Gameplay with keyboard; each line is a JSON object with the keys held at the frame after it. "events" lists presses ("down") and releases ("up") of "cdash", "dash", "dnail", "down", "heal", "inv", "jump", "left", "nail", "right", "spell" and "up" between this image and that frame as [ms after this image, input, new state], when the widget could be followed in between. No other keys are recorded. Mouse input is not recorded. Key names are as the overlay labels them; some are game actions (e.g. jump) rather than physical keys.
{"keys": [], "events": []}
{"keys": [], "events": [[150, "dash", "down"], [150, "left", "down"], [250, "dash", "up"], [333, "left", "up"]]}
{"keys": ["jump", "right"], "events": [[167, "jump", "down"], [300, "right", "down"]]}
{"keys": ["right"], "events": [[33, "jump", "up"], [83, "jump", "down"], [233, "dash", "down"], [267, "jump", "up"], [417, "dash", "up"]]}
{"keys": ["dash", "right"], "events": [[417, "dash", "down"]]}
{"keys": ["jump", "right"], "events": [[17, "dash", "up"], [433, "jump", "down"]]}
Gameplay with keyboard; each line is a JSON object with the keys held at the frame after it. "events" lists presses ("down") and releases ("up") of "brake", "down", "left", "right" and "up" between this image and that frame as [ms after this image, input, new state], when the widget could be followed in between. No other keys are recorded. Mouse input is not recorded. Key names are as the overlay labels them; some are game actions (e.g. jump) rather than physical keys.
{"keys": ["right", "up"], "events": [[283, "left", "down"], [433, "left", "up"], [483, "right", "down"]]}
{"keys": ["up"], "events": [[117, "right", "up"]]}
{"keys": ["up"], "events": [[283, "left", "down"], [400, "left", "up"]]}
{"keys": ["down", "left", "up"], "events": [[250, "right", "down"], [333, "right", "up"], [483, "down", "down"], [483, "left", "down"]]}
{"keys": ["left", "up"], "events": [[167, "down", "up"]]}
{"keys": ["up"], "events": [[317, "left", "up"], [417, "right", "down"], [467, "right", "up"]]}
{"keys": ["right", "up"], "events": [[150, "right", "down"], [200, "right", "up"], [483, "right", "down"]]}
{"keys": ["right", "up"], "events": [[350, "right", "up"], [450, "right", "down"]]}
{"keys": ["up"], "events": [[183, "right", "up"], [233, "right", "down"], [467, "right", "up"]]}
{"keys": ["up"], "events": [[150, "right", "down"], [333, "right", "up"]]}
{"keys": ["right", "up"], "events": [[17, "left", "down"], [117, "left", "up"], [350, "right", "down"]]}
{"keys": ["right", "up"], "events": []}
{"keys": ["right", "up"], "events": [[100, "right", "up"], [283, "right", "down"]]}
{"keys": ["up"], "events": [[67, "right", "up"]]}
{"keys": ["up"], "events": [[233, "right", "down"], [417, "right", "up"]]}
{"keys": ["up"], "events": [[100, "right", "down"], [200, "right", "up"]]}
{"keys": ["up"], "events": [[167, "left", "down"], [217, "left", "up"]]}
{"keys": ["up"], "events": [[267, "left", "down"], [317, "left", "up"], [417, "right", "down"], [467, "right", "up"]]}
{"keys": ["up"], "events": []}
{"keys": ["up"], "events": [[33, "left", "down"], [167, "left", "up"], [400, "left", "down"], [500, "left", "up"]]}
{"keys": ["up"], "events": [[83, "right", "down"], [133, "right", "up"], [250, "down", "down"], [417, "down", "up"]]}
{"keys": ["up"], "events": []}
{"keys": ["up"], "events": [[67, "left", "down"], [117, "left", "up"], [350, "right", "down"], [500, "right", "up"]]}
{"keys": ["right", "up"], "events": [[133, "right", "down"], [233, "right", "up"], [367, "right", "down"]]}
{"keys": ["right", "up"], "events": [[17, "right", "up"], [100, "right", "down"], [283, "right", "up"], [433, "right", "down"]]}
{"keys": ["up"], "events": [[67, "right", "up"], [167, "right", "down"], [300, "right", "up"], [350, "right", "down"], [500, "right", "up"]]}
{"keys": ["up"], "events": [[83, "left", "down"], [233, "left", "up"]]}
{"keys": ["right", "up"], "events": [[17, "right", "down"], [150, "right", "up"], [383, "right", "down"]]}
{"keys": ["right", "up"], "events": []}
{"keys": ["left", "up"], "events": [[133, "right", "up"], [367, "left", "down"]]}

### EXERCISE AIM
Print the records above exactly as written.

### ANSWER AREA
Gameplay with keyboard; each line is a JSON object with the keys held at the frame after it. "events" lists presses ("down") and releases ("up") of "cdash", "dash", "dnail", "down", "heal", "inv", "jump", "left", "nail", "right", "spell" and "up" between this image and that frame as [ms after this image, input, new state], when the widget could be followed in between. No other keys are recorded. Mouse input is not recorded. Key names are as the overlay labels them; some are game actions (e.g. jump) rather than physical keys.
{"keys": [], "events": []}
{"keys": [], "events": [[150, "dash", "down"], [150, "left", "down"], [250, "dash", "up"], [333, "left", "up"]]}
{"keys": ["jump", "right"], "events": [[167, "jump", "down"], [300, "right", "down"]]}
{"keys": ["right"], "events": [[33, "jump", "up"], [83, "jump", "down"], [233, "dash", "down"], [267, "jump", "up"], [417, "dash", "up"]]}
{"keys": ["dash", "right"], "events": [[417, "dash", "down"]]}
{"keys": ["jump", "right"], "events": [[17, "dash", "up"], [433, "jump", "down"]]}
Gameplay with keyboard; each line is a JSON object with the keys held at the frame after it. "events" lists presses ("down") and releases ("up") of "brake", "down", "left", "right" and "up" between this image and that frame as [ms after this image, input, new state], when the widget could be followed in between. No other keys are recorded. Mouse input is not recorded. Key names are as the overlay labels them; some are game actions (e.g. jump) rather than physical keys.
{"keys": ["right", "up"], "events": [[283, "left", "down"], [433, "left", "up"], [483, "right", "down"]]}
{"keys": ["up"], "events": [[117, "right", "up"]]}
{"keys": ["up"], "events": [[283, "left", "down"], [400, "left", "up"]]}
{"keys": ["down", "left", "up"], "events": [[250, "right", "down"], [333, "right", "up"], [483, "down", "down"], [483, "left", "down"]]}
{"keys": ["left", "up"], "events": [[167, "down", "up"]]}
{"keys": ["up"], "events": [[317, "left", "up"], [417, "right", "down"], [467, "right", "up"]]}
{"keys": ["right", "up"], "events": [[150, "right", "down"], [200, "right", "up"], [483, "right", "down"]]}
{"keys": ["right", "up"], "events": [[350, "right", "up"], [450, "right", "down"]]}
{"keys": ["up"], "events": [[183, "right", "up"], [233, "right", "down"], [467, "right", "up"]]}
{"keys": ["up"], "events": [[150, "right", "down"], [333, "right", "up"]]}
{"keys": ["right", "up"], "events": [[17, "left", "down"], [117, "left", "up"], [350, "right", "down"]]}
{"keys": ["right", "up"], "events": []}
{"keys": ["right", "up"], "events": [[100, "right", "up"], [283, "right", "down"]]}
{"keys": ["up"], "events": [[67, "right", "up"]]}
{"keys": ["up"], "events": [[233, "right", "down"], [417, "right", "up"]]}
{"keys": ["up"], "events": [[100, "right", "down"], [200, "right", "up"]]}
{"keys": ["up"], "events": [[167, "left", "down"], [217, "left", "up"]]}
{"keys": ["up"], "events": [[267, "left", "down"], [317, "left", "up"], [417, "right", "down"], [467, "right", "up"]]}
{"keys": ["up"], "events": []}
{"keys": ["up"], "events": [[33, "left", "down"], [167, "left", "up"], [400, "left", "down"], [500, "left", "up"]]}
{"keys": ["up"], "events": [[83, "right", "down"], [133, "right", "up"], [250, "down", "down"], [417, "down", "up"]]}
{"keys": ["up"], "events": []}
{"keys": ["up"], "events": [[67, "left", "down"], [117, "left", "up"], [350, "right", "down"], [500, "right", "up"]]}
{"keys": ["right", "up"], "events": [[133, "right", "down"], [233, "right", "up"], [367, "right", "down"]]}
{"keys": ["right", "up"], "events": [[17, "right", "up"], [100, "right", "down"], [283, "right", "up"], [433, "right", "down"]]}
{"keys": ["up"], "events": [[67, "right", "up"], [167, "right", "down"], [300, "right", "up"], [350, "right", "down"], [500, "right", "up"]]}
{"keys": ["up"], "events": [[83, "left", "down"], [233, "left", "up"]]}
{"keys": ["right", "up"], "events": [[17, "right", "down"], [150, "right", "up"], [383, "right", "down"]]}
{"keys": ["right", "up"], "events": []}
{"keys": ["left", "up"], "events": [[133, "right", "up"], [367, "left", "down"]]}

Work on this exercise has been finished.